Segment Open

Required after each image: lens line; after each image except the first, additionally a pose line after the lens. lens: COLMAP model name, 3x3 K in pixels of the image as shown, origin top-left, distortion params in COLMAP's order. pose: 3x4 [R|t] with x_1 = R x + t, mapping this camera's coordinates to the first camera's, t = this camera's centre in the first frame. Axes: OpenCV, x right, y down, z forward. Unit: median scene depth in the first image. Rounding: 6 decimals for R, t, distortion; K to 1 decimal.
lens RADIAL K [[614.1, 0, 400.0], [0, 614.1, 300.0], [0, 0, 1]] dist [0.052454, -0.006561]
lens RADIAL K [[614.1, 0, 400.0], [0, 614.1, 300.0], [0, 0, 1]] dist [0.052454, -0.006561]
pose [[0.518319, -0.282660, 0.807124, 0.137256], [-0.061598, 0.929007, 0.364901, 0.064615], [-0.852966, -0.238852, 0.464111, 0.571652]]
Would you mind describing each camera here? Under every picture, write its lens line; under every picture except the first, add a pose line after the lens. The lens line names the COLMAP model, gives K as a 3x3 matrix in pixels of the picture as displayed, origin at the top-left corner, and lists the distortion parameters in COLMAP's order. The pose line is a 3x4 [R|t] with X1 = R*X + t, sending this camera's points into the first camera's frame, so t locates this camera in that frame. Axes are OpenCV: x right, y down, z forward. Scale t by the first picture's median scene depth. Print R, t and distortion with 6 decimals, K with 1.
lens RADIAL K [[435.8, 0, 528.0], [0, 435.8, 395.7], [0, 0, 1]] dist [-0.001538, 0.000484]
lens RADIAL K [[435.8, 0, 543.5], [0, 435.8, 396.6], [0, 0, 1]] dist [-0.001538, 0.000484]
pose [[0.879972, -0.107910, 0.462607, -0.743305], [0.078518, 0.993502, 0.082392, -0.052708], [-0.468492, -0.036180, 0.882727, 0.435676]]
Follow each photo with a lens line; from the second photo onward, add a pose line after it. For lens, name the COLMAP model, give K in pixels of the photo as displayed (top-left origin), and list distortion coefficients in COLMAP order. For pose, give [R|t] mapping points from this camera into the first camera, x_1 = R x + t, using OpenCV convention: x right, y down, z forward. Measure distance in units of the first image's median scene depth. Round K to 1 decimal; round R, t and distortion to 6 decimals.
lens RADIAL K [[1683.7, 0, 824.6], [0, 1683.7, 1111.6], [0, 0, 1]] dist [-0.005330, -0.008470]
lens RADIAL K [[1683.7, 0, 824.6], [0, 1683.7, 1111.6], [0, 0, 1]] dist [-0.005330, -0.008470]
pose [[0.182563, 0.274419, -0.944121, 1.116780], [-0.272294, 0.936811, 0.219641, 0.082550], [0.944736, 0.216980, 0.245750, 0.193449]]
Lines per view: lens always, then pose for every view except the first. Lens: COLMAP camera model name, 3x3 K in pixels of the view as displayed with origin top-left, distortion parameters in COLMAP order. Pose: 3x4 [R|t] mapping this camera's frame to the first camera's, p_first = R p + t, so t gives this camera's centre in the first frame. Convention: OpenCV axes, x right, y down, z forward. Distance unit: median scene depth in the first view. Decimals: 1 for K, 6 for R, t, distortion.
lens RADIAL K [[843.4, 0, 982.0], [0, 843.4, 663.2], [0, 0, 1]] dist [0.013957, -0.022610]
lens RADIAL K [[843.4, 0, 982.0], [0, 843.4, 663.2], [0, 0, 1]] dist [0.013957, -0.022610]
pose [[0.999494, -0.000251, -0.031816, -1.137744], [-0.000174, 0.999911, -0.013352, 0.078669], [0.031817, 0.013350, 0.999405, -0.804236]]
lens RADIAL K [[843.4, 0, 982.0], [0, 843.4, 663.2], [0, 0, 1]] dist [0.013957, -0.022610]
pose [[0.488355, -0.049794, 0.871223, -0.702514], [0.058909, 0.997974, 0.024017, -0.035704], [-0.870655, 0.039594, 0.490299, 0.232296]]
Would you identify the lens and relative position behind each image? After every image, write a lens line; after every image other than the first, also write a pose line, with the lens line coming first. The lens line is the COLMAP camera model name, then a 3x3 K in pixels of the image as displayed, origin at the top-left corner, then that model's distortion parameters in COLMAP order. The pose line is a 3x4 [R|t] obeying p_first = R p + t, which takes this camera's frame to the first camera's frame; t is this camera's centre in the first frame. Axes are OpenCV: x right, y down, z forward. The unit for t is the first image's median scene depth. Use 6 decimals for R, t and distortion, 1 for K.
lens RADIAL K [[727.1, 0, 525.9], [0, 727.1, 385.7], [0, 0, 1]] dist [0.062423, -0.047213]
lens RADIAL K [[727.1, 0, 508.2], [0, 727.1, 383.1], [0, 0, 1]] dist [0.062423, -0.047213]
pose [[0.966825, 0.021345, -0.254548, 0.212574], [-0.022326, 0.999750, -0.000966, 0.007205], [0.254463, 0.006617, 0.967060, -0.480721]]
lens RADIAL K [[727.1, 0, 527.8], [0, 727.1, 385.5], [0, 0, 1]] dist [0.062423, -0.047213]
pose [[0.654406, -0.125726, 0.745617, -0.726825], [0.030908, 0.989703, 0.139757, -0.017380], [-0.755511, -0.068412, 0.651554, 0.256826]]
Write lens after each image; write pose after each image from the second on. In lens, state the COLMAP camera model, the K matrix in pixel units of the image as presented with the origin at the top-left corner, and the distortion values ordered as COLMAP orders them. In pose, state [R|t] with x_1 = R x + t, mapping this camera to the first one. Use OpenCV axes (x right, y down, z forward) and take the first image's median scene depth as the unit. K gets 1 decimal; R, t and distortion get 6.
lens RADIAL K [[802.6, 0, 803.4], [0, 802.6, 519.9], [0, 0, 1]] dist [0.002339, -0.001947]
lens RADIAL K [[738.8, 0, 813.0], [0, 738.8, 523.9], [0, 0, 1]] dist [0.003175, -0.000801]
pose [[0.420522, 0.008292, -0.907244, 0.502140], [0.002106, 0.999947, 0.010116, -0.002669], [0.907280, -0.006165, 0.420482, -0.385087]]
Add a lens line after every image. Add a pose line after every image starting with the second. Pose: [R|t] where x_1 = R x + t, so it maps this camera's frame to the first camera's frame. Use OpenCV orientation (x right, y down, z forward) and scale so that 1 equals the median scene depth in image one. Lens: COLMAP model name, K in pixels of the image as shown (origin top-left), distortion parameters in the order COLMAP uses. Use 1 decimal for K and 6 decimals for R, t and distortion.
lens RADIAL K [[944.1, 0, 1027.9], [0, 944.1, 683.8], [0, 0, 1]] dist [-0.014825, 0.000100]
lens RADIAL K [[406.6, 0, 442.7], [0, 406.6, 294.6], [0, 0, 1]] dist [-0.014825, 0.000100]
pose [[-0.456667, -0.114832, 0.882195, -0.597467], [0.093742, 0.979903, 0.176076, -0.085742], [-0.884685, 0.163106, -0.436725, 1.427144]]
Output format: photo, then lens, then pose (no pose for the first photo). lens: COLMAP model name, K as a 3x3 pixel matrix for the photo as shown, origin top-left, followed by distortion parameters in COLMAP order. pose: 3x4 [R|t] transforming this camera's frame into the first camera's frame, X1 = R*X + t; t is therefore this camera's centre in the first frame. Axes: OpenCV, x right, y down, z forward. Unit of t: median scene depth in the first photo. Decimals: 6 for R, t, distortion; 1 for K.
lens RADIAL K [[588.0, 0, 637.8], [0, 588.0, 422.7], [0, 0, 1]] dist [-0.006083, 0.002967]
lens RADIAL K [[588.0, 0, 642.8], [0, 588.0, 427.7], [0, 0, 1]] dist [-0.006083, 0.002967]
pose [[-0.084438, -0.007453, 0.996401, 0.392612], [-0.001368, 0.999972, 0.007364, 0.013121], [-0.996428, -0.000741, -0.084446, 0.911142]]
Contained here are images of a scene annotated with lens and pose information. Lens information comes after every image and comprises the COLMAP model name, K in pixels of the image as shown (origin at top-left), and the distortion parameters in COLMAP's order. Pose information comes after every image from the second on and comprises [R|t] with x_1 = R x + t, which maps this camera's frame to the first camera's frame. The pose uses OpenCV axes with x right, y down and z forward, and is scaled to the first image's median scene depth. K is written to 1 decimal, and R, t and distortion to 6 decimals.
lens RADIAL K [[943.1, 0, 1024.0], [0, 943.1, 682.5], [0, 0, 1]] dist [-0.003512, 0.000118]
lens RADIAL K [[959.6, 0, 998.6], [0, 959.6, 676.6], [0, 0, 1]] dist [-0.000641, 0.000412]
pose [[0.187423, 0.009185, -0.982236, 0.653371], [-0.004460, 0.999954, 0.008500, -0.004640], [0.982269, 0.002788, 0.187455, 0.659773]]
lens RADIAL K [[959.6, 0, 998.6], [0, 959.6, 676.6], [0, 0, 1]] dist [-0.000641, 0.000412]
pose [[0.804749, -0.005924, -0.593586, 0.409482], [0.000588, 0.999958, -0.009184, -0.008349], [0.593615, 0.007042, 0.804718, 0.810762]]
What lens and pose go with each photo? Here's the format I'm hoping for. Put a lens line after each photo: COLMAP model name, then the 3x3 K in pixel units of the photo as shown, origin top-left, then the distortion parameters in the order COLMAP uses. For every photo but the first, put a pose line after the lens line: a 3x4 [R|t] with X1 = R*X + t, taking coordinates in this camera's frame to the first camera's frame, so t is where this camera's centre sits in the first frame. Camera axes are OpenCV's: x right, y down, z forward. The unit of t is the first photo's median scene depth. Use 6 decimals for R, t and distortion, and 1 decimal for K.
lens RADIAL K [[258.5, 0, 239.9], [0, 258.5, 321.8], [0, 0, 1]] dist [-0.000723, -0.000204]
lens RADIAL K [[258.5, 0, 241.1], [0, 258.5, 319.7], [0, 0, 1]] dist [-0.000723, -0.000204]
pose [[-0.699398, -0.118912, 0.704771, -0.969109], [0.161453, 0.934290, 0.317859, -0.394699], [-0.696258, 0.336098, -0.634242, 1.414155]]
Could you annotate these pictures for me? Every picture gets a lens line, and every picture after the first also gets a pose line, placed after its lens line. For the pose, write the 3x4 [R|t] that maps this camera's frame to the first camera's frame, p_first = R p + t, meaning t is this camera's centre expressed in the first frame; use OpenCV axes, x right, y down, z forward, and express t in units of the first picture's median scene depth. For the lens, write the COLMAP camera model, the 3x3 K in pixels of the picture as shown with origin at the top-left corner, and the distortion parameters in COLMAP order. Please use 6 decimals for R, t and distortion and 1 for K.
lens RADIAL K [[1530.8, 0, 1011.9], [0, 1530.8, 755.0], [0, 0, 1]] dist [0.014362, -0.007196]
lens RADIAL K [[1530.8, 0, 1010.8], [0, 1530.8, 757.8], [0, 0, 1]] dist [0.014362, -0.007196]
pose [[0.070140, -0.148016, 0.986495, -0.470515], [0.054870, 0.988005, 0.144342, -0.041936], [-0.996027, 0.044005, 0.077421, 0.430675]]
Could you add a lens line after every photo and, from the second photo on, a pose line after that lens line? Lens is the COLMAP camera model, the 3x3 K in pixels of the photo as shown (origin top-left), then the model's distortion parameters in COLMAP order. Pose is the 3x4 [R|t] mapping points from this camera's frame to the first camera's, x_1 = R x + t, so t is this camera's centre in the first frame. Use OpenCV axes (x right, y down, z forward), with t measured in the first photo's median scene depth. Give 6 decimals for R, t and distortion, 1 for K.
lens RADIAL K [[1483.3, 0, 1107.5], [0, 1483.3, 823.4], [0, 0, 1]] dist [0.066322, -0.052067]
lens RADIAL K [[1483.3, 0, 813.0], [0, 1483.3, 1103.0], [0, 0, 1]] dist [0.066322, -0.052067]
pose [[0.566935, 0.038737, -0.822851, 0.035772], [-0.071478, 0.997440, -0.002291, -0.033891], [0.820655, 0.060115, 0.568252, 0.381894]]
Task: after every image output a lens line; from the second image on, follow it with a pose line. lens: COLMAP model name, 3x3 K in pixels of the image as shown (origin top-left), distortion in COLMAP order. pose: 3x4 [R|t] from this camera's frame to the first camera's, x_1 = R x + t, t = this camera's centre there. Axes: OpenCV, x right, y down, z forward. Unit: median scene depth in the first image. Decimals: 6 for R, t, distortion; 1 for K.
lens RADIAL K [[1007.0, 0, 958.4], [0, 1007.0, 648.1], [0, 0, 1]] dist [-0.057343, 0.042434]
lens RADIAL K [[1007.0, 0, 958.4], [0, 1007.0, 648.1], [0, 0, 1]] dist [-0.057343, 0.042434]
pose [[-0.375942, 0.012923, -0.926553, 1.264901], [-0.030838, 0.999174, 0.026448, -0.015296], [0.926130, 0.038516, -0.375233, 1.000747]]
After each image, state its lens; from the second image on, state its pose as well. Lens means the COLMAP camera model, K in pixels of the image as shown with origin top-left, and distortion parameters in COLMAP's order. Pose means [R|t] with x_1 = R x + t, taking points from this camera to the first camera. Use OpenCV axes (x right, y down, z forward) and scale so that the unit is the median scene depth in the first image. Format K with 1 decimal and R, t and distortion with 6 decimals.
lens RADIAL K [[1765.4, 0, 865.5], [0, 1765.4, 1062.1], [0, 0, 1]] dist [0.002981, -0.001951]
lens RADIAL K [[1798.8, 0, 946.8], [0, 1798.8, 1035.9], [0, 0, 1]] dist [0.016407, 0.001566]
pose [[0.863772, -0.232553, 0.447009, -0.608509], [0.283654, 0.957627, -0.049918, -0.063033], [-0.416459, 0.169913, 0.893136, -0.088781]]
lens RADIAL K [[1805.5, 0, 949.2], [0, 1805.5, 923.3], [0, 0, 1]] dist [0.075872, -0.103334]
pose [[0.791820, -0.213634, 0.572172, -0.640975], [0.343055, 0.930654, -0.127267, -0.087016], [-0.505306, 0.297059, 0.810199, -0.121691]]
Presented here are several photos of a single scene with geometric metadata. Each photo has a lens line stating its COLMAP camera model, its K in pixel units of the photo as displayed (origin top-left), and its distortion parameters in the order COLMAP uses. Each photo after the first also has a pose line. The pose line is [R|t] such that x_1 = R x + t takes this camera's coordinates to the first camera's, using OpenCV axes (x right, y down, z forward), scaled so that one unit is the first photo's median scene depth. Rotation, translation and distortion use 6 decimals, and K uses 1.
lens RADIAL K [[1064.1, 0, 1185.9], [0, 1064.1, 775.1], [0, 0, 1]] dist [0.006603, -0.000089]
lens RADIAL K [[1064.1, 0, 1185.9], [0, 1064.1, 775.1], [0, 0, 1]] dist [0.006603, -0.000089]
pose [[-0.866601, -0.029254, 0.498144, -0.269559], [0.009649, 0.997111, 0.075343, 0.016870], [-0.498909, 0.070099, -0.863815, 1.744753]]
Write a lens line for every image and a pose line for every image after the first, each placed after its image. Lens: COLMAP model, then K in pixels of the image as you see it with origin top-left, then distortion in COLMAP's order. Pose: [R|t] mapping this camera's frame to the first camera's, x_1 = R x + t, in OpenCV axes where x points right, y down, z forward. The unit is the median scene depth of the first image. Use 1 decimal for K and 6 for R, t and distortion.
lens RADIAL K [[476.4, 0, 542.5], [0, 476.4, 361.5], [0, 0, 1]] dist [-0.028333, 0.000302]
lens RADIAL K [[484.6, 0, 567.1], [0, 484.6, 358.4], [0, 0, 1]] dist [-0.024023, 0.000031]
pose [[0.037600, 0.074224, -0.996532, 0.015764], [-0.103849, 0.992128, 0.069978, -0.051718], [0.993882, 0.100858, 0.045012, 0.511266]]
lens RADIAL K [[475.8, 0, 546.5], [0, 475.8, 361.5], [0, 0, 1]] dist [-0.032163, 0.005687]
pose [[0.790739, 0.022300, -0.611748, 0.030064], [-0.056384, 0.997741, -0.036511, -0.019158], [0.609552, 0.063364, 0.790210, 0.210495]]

Segment Closed

TASK GOAL.
Beginning at the line that contains "Write a lens line for", retype each line of the listing up to and including the last one, exactly as it stands, and nothing else.

RESULT OF THE EXERCISE.
Write a lens line for every image and a pose line for every image after the first, each placed after its image. Lens: COLMAP model, then K in pixels of the image as you see it with origin top-left, then distortion in COLMAP's order. Pose: [R|t] mapping this camera's frame to the first camera's, x_1 = R x + t, in OpenCV axes where x points right, y down, z forward. The unit is the median scene depth of the first image. Use 1 decimal for K and 6 for R, t and distortion.
lens RADIAL K [[476.4, 0, 542.5], [0, 476.4, 361.5], [0, 0, 1]] dist [-0.028333, 0.000302]
lens RADIAL K [[484.6, 0, 567.1], [0, 484.6, 358.4], [0, 0, 1]] dist [-0.024023, 0.000031]
pose [[0.037600, 0.074224, -0.996532, 0.015764], [-0.103849, 0.992128, 0.069978, -0.051718], [0.993882, 0.100858, 0.045012, 0.511266]]
lens RADIAL K [[475.8, 0, 546.5], [0, 475.8, 361.5], [0, 0, 1]] dist [-0.032163, 0.005687]
pose [[0.790739, 0.022300, -0.611748, 0.030064], [-0.056384, 0.997741, -0.036511, -0.019158], [0.609552, 0.063364, 0.790210, 0.210495]]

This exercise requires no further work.